> **What you should do**: For the listing below, give the number of lines that hold the string "down", without anything else.

> **Listed records**:
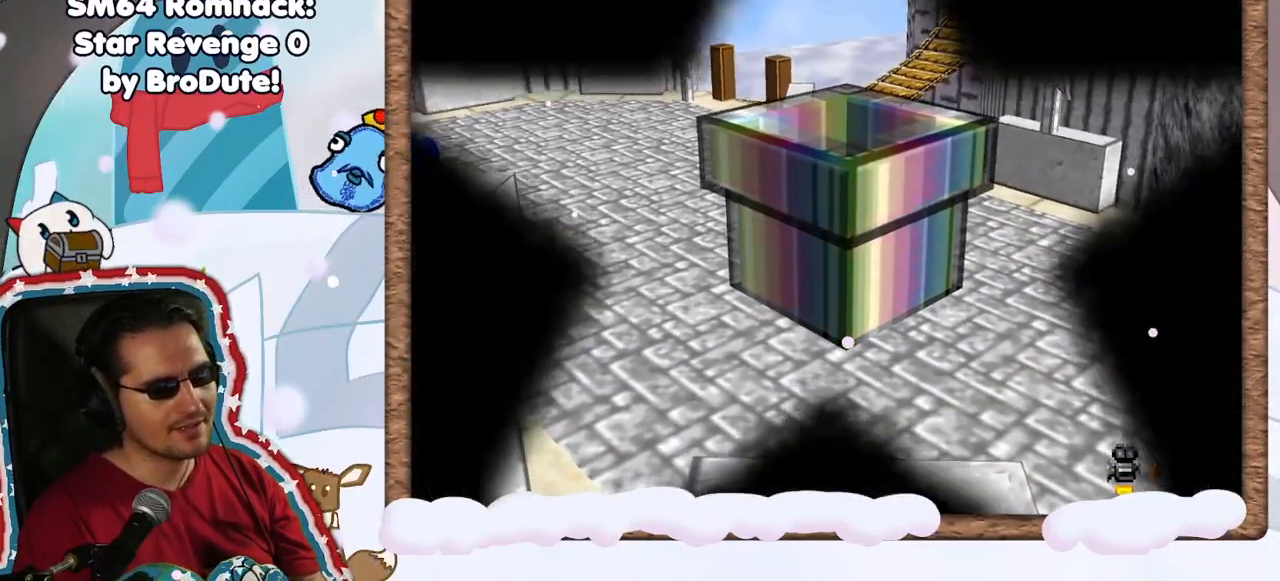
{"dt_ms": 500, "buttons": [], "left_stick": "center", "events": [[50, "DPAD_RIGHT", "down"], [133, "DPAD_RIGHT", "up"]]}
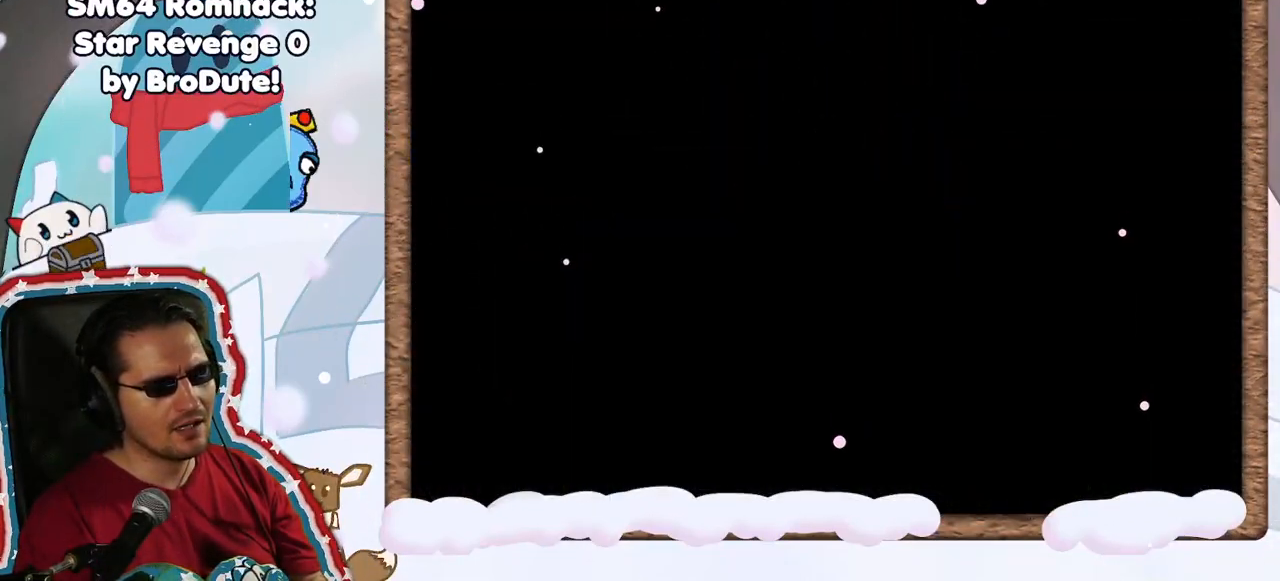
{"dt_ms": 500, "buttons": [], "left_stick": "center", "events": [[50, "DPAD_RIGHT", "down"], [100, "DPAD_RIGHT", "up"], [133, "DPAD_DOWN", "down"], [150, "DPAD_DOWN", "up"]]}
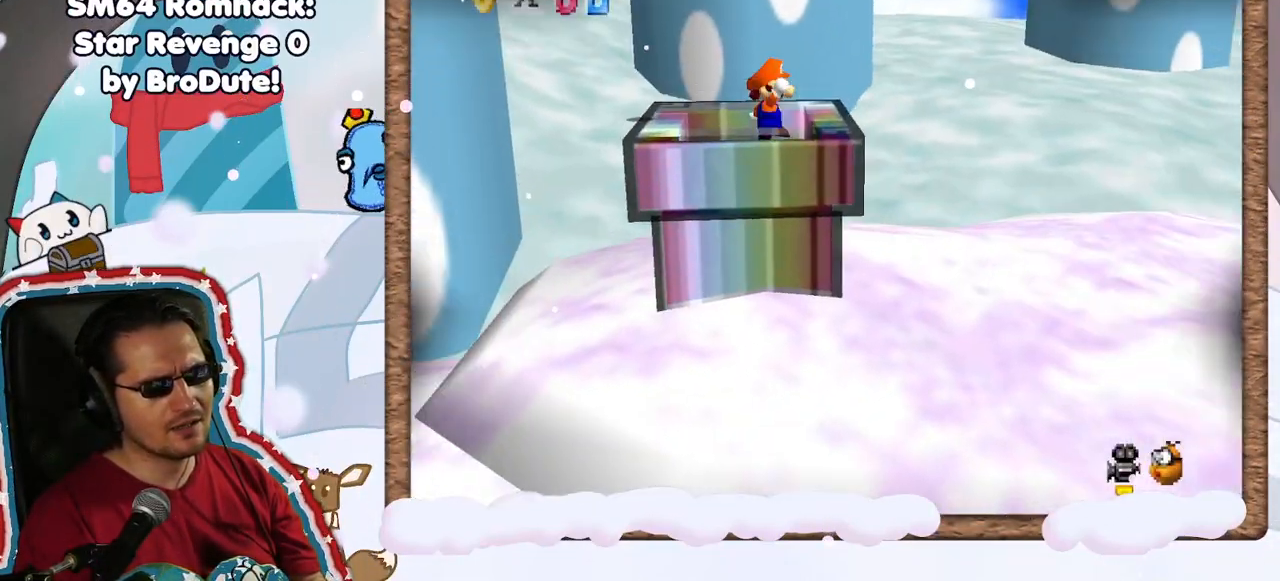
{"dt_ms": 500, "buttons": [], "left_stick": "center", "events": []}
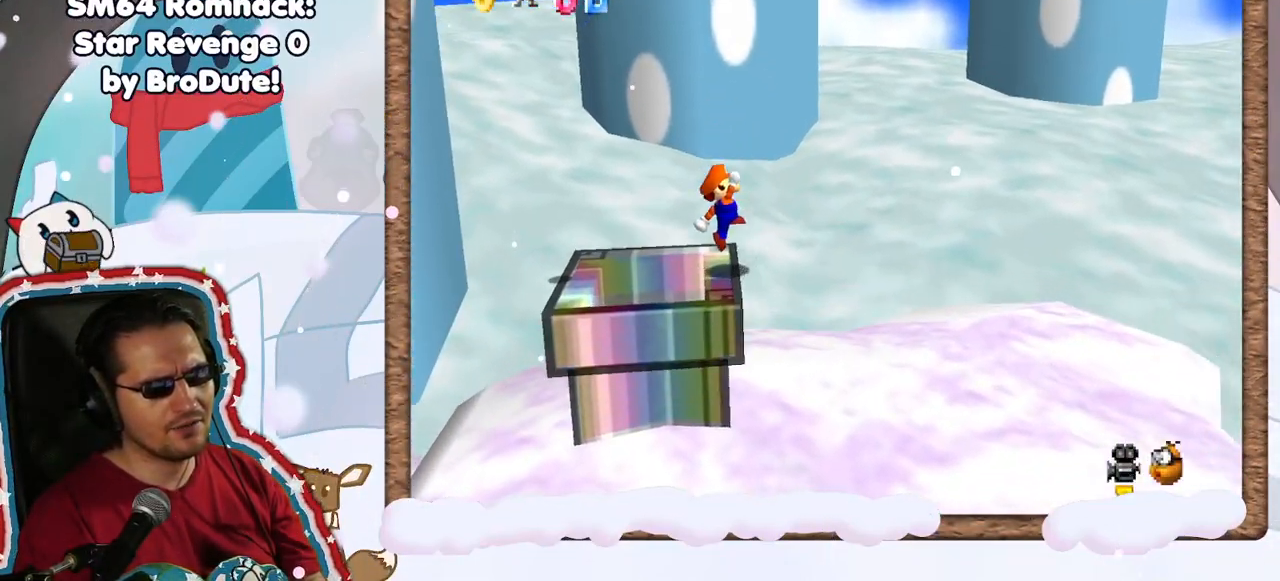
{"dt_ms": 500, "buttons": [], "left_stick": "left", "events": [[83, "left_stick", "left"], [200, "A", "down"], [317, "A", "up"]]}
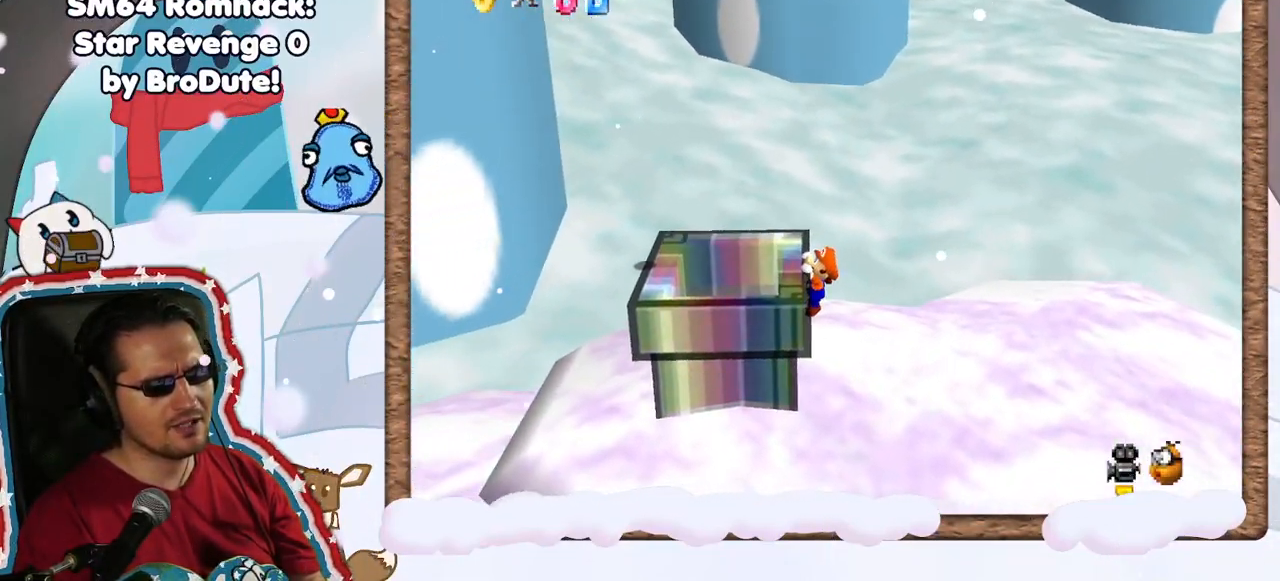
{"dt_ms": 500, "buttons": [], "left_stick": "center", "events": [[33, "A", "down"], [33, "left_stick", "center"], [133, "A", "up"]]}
---
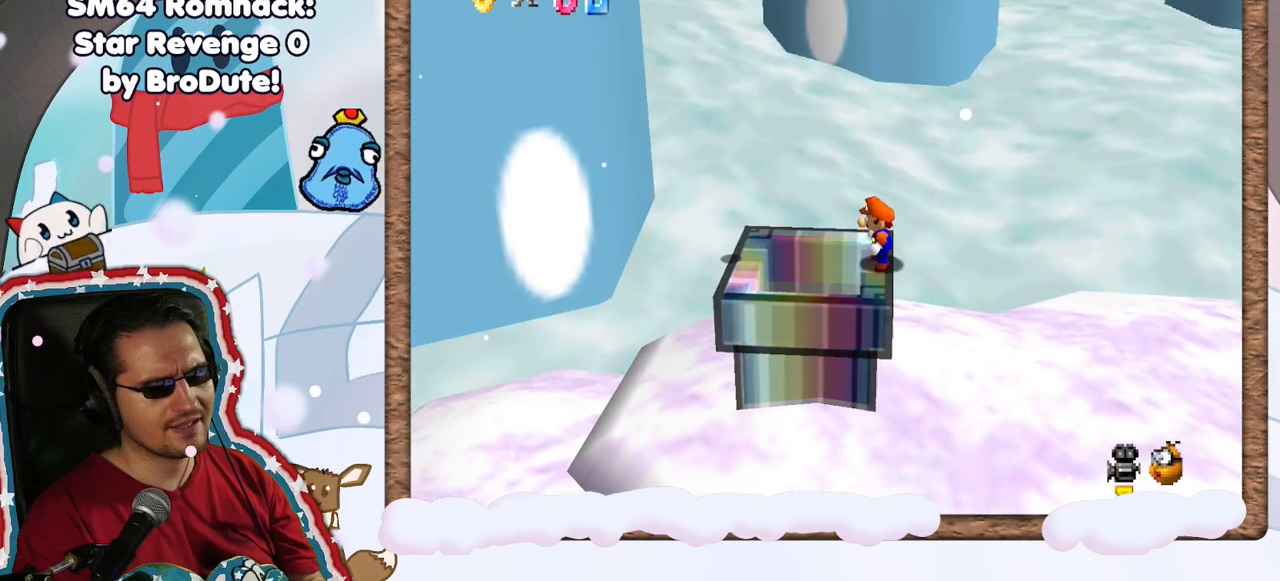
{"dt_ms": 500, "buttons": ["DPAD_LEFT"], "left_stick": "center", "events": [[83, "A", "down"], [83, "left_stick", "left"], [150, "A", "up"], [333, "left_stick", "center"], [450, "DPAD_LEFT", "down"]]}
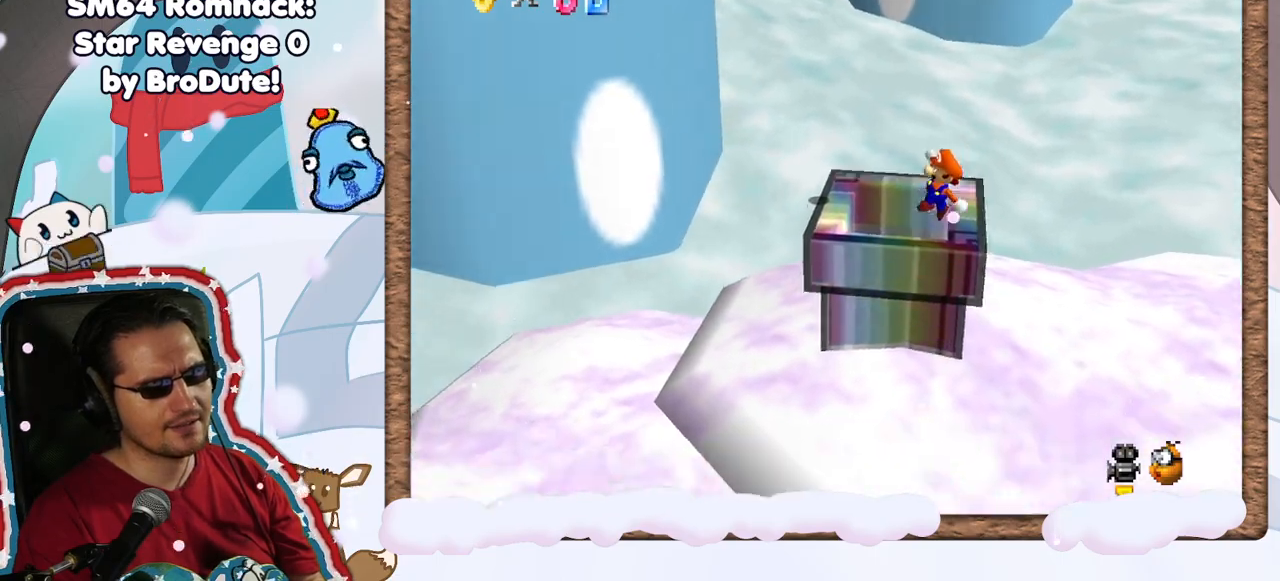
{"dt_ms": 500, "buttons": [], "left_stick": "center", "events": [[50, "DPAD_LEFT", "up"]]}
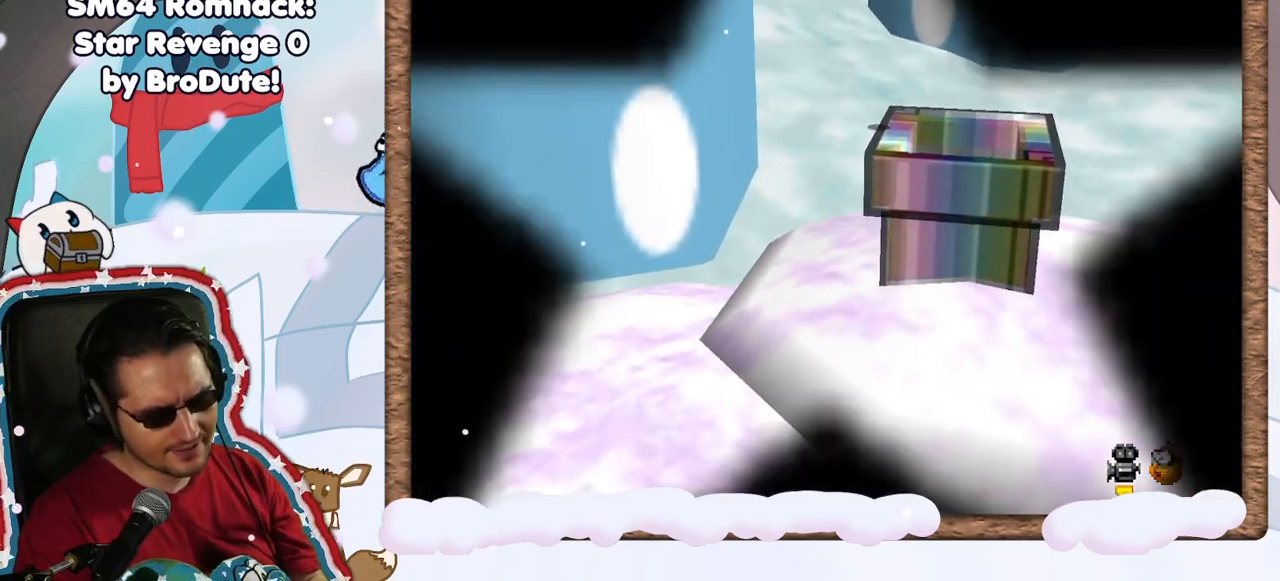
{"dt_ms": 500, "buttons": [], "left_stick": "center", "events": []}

> **Task response**: 5